▶ WORK REQUEST:
Reprint all of the data below exactly as shown and skip every image.

▶ AVAILABLE RECORDS:
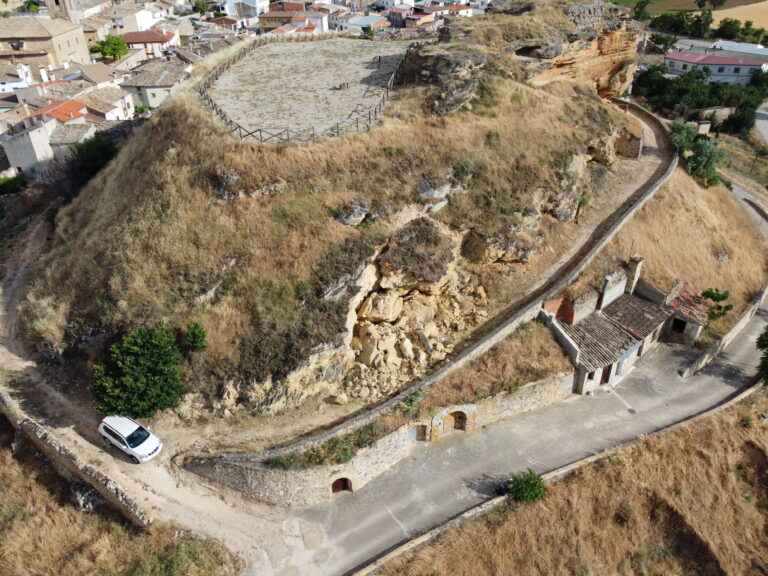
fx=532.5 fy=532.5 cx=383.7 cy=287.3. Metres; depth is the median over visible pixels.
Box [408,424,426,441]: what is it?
doorway
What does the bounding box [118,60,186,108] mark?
house
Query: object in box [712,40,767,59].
building
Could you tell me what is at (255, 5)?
white building
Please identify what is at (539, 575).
dry grass field
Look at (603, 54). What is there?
rock cliff
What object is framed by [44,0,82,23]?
church tower
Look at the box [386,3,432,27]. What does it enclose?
house
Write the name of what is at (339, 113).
terrace
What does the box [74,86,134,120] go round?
house
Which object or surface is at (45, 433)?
stone wall
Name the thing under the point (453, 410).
arched doorway
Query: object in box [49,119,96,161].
house
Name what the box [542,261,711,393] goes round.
stone house
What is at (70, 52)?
church
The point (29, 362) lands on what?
dirt road
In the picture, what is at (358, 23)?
house
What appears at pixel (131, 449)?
white car
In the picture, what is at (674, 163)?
stone wall
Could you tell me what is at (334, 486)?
arched door
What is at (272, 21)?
house
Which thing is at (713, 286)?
dry grass slope
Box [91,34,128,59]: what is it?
tree
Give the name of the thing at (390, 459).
stone wall
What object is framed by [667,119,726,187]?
tree
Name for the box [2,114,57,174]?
house
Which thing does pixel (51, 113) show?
house
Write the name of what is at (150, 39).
house
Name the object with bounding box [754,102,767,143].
road
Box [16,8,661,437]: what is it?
hill
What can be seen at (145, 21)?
house
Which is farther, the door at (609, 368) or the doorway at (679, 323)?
the doorway at (679, 323)
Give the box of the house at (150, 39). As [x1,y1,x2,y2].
[119,29,179,57]
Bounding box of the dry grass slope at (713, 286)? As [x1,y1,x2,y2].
[594,156,767,339]
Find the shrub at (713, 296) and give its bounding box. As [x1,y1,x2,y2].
[701,287,732,320]
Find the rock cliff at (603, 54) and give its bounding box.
[503,3,642,96]
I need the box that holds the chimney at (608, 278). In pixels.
[597,275,612,309]
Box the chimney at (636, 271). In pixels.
[624,255,643,294]
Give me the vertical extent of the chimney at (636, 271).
3.304 m
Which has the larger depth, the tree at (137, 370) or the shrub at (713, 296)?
the shrub at (713, 296)
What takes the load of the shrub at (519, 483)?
on the dry grass field at (539, 575)
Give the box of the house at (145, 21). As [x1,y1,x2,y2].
[106,4,167,33]
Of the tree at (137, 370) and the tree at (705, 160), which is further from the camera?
the tree at (705, 160)
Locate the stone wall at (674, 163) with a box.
[190,99,680,472]
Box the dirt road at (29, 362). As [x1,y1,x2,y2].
[0,207,305,573]
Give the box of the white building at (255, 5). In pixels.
[222,0,269,21]
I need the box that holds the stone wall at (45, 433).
[0,393,149,527]
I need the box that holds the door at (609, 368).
[600,363,612,385]
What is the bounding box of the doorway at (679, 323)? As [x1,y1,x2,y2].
[671,317,686,334]
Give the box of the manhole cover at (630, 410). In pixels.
[627,407,636,413]
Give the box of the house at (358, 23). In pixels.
[344,14,391,32]
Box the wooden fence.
[199,34,419,143]
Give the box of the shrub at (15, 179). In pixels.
[0,174,27,195]
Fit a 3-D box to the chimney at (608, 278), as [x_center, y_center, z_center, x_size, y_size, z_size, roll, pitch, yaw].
[14.996,0.469,36.429,0.577,2.572,0.592,-1,32,0]
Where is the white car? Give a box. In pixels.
[97,414,162,462]
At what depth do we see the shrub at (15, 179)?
50.80 m
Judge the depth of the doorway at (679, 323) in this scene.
38.33 m
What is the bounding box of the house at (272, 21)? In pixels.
[258,12,325,34]
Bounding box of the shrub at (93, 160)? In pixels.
[68,134,117,179]
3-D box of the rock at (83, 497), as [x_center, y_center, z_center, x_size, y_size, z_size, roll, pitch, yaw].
[-15.113,10.585,27.152,1.872,1.499,1.525,21,38,31]
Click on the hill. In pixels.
(364, 134)
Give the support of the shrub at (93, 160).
on the ground
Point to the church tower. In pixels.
(67, 10)
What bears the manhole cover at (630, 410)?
in the road
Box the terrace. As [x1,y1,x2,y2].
[207,40,408,138]
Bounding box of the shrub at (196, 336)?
[183,322,207,351]
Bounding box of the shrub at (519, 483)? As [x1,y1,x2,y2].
[506,468,547,503]
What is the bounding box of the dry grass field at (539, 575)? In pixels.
[371,388,767,575]
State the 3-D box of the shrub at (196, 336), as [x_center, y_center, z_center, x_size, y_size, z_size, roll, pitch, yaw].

▶ RESPONSE AREA:
fx=532.5 fy=532.5 cx=383.7 cy=287.3. Metres; depth is the median over visible pixels.
Box [408,424,426,441]: what is it?
doorway
What does the bounding box [118,60,186,108] mark?
house
Query: object in box [712,40,767,59].
building
Could you tell me what is at (255, 5)?
white building
Please identify what is at (539, 575).
dry grass field
Look at (603, 54). What is there?
rock cliff
What object is framed by [44,0,82,23]?
church tower
Look at the box [386,3,432,27]. What does it enclose?
house
Write the name of what is at (339, 113).
terrace
What does the box [74,86,134,120] go round?
house
Which object or surface is at (45, 433)?
stone wall
Name the thing under the point (453, 410).
arched doorway
Query: object in box [49,119,96,161].
house
Name what the box [542,261,711,393] goes round.
stone house
What is at (70, 52)?
church
The point (29, 362) lands on what?
dirt road
In the picture, what is at (358, 23)?
house
What appears at pixel (131, 449)?
white car
In the picture, what is at (674, 163)?
stone wall
Could you tell me what is at (334, 486)?
arched door
What is at (272, 21)?
house
Which thing is at (713, 286)?
dry grass slope
Box [91,34,128,59]: what is it?
tree
Give the name of the thing at (390, 459).
stone wall
What object is framed by [667,119,726,187]?
tree
Name for the box [2,114,57,174]?
house
Which thing does pixel (51, 113) show?
house
Write the name of what is at (150, 39).
house
Name the object with bounding box [754,102,767,143].
road
Box [16,8,661,437]: what is it?
hill
What can be seen at (145, 21)?
house
Which is farther, the door at (609, 368) or the doorway at (679, 323)?
the doorway at (679, 323)
Give the box of the house at (150, 39). As [x1,y1,x2,y2].
[119,29,179,57]
Bounding box of the dry grass slope at (713, 286)? As [x1,y1,x2,y2].
[594,156,767,339]
Find the shrub at (713, 296) and give its bounding box. As [x1,y1,x2,y2].
[701,287,732,320]
Find the rock cliff at (603, 54) and give its bounding box.
[503,3,642,96]
I need the box that holds the chimney at (608, 278). In pixels.
[597,275,612,309]
Box the chimney at (636, 271). In pixels.
[624,255,643,294]
Give me the vertical extent of the chimney at (636, 271).
3.304 m
Which has the larger depth, the tree at (137, 370) or the shrub at (713, 296)?
the shrub at (713, 296)
What takes the load of the shrub at (519, 483)?
on the dry grass field at (539, 575)
Give the box of the house at (145, 21). As [x1,y1,x2,y2].
[106,4,167,33]
Of the tree at (137, 370) and the tree at (705, 160), which is further from the camera?
the tree at (705, 160)
Locate the stone wall at (674, 163) with a box.
[190,99,680,472]
Box the dirt road at (29, 362). As [x1,y1,x2,y2].
[0,207,305,573]
Give the box of the white building at (255, 5). In pixels.
[222,0,269,21]
I need the box that holds the stone wall at (45, 433).
[0,393,149,527]
I need the box that holds the door at (609, 368).
[600,363,612,385]
What is the bounding box of the doorway at (679, 323)? As [x1,y1,x2,y2].
[671,317,686,334]
Give the box of the manhole cover at (630, 410). In pixels.
[627,407,636,413]
Give the box of the house at (358, 23). In pixels.
[344,14,391,32]
Box the wooden fence.
[199,34,419,143]
Give the box of the shrub at (15, 179). In pixels.
[0,174,27,195]
Fit a 3-D box to the chimney at (608, 278), as [x_center, y_center, z_center, x_size, y_size, z_size, roll, pitch, yaw].
[14.996,0.469,36.429,0.577,2.572,0.592,-1,32,0]
Where is the white car? Give a box. In pixels.
[97,414,162,462]
At what depth do we see the shrub at (15, 179)?
50.80 m
Judge the depth of the doorway at (679, 323) in this scene.
38.33 m
What is the bounding box of the house at (272, 21)? In pixels.
[258,12,325,34]
Bounding box of the shrub at (93, 160)? In pixels.
[68,134,117,179]
3-D box of the rock at (83, 497), as [x_center, y_center, z_center, x_size, y_size, z_size, roll, pitch, yaw].
[-15.113,10.585,27.152,1.872,1.499,1.525,21,38,31]
Click on the hill. In pixels.
(364, 134)
Give the support of the shrub at (93, 160).
on the ground
Point to the church tower. In pixels.
(67, 10)
What bears the manhole cover at (630, 410)?
in the road
Box the terrace. As [x1,y1,x2,y2].
[207,40,408,138]
Bounding box of the shrub at (196, 336)?
[183,322,207,351]
Bounding box of the shrub at (519, 483)? As [x1,y1,x2,y2].
[506,468,547,503]
What is the bounding box of the dry grass field at (539, 575)? In pixels.
[371,388,767,575]
State the 3-D box of the shrub at (196, 336), as [x_center, y_center, z_center, x_size, y_size, z_size, roll, pitch, yaw].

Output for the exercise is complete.